В авиагарнизоне от бомбардировок большие разрушения, но наш дом цел. Поднимаюсь на второй этаж, вхожу в квартиру. Никого нет, все вещи на своих местах, как я их оставил, улетая в Ельню, только выбитые взрывной волной стекла разбросаны по полу. Значит, жена не возвращалась в Смоленск. Убираю стекла, которые неприятно скрипят под ногами, раздеваюсь и ложусь в постель. Обожженные руки сильно болят, ноет рана. Пытаюсь уснуть, но ничего не выходит. Пережитое за последние дни проходит перед глазами. Не могу представить себе, что не будет рядом белокурого юного Бори Хомчановского, не будет богатыря Саши Журавского, трудолюбивого Вадима Григорьева. Сколько раз за столь короткое время мы были в таких переделках, что казалось — конец, но каждый раз, хоть и изрядно потрепанные, возвращались домой. И никогда я не видел, чтобы они дрогнули в бою, никогда не слышал в их голосе тревоги и страха. Они верили в меня, и я верил в них. Как я теперь буду без них?

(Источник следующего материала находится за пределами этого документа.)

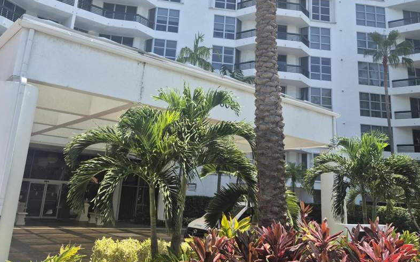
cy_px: 84
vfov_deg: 37.8
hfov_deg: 58.2
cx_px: 209
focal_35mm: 33
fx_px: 378
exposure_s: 1/778
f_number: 1.8
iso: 25
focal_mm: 5.4
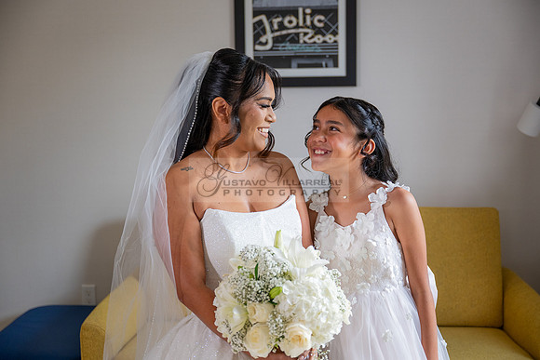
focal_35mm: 47
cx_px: 270
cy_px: 180
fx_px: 705
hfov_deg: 41.9
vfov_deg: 28.7
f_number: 2.8
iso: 800
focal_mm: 47
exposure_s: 1/250
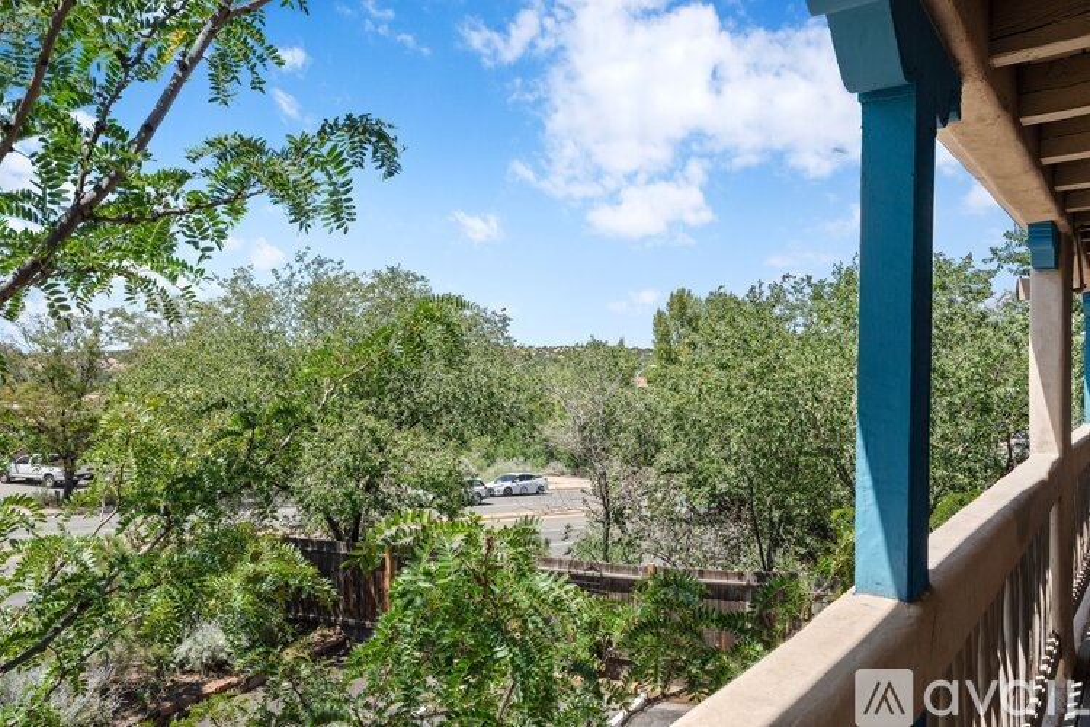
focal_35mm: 30
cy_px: 364
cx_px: 545
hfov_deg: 61.9
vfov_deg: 43.6
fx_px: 908
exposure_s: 1/250
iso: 400
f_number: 9
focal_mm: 30
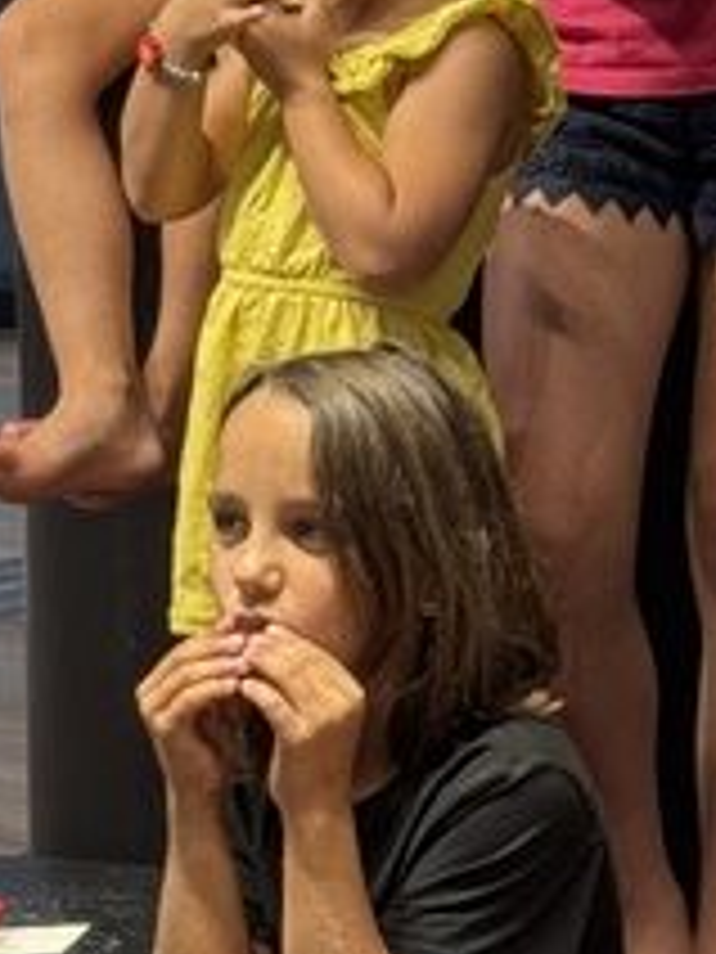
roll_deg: +0.7
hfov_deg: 6.5
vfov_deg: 8.6
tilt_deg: -13.0
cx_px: 360
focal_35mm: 228
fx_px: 6288
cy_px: 918
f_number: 1.78
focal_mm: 6.76
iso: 160
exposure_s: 1/50
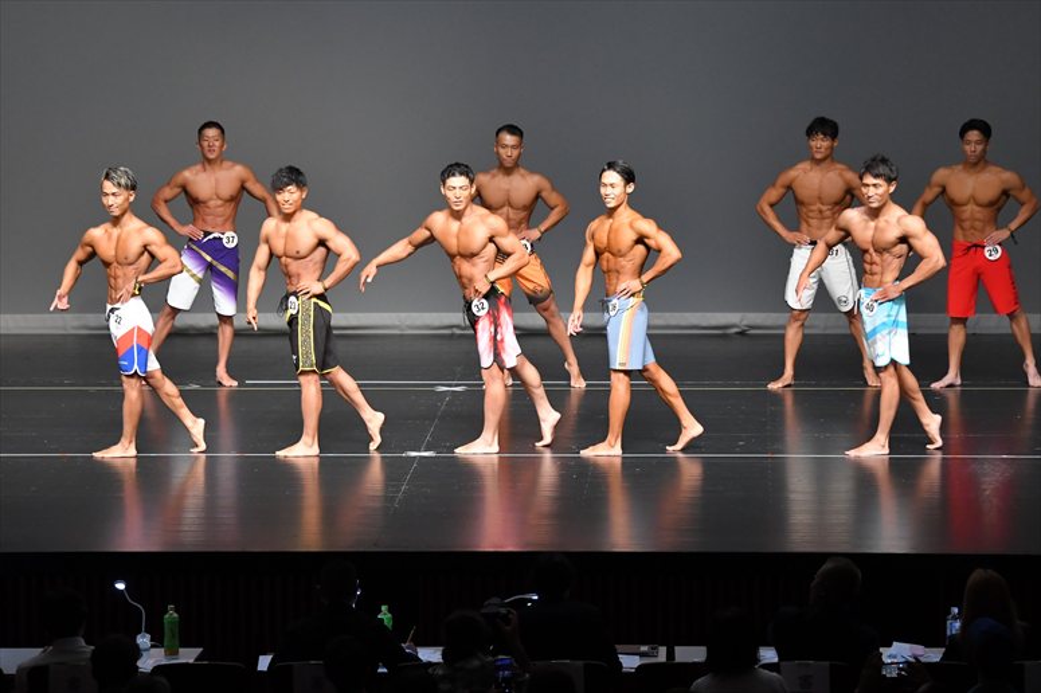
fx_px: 4856
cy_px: 346
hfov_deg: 12.2
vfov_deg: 8.2
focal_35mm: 168
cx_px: 520
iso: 4000
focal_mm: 112
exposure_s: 1/400
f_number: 5.6
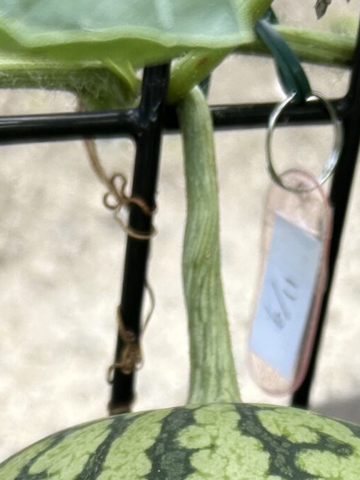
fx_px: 1373
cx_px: 169
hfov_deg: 14.9
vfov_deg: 17.1
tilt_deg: -38.4
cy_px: 801
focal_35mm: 99
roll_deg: -12.1
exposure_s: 1/155
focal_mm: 5.7
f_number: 1.5
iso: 40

…Мне часто приходилось читать, что в момент смертельной опасности перед глазами человека проходит вся его жизнь. По-моему, это выдумка людей, не сталкивавшихся с настоящей опасностью. Вспомнились мне в эту ночь несколько случаев из моей летной работы.

В Тамбовской авиашколе я обучал курсанта выводу самолета из штопора. Из-за недомогания курсант потерял сознание и намертво зажал рули управления самолетом. Машина крутила виток за витком, теряя высоту. Я не мог двинуть рулями, не имел права покинуть самолет, обречь курсанта на гибель. Только на небольшой высоте, когда до земли оставались считанные десятки метров, мне удалось преодолеть силу вращения, перегнуться через борт передней кабины, вырвать ручку управления из руки курсанта и вывести самолет из штопора.